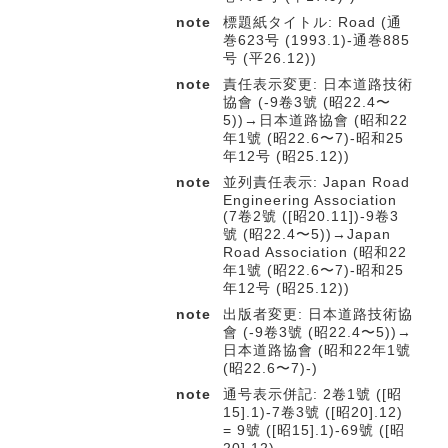
note
標題紙タイトル: Road (通
巻623号 (1993.1)-通巻885
号 (平26.12))
note
責任表示変更: 日本道路技術
協會 (-9卷3號 (昭22.4〜
5))→日本道路協會 (昭和22
年1號 (昭22.6〜7)-昭和25
年12号 (昭25.12))
note
並列責任表示: Japan Road
Engineering Association
(7卷2號 ([昭20.11])-9卷3
號 (昭22.4〜5))→Japan
Road Association (昭和22
年1號 (昭22.6〜7)-昭和25
年12号 (昭25.12))
note
出版者変更: 日本道路技術協
會 (-9卷3號 (昭22.4〜5))→
日本道路協會 (昭和22年1號
(昭22.6〜7)-)
note
通号表示併記: 2卷1號 ([昭
15].1)-7卷3號 ([昭20].12)
= 9號 ([昭15].1)-69號 ([昭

## Problem to work on
Please relabel every "note" in the rows above as "remark" and reproduce everything else unchanged, leaving out the pictures.

## Response to this task
remark
標題紙タイトル: Road (通
巻623号 (1993.1)-通巻885
号 (平26.12))
remark
責任表示変更: 日本道路技術
協會 (-9卷3號 (昭22.4〜
5))→日本道路協會 (昭和22
年1號 (昭22.6〜7)-昭和25
年12号 (昭25.12))
remark
並列責任表示: Japan Road
Engineering Association
(7卷2號 ([昭20.11])-9卷3
號 (昭22.4〜5))→Japan
Road Association (昭和22
年1號 (昭22.6〜7)-昭和25
年12号 (昭25.12))
remark
出版者変更: 日本道路技術協
會 (-9卷3號 (昭22.4〜5))→
日本道路協會 (昭和22年1號
(昭22.6〜7)-)
remark
通号表示併記: 2卷1號 ([昭
15].1)-7卷3號 ([昭20].12)
= 9號 ([昭15].1)-69號 ([昭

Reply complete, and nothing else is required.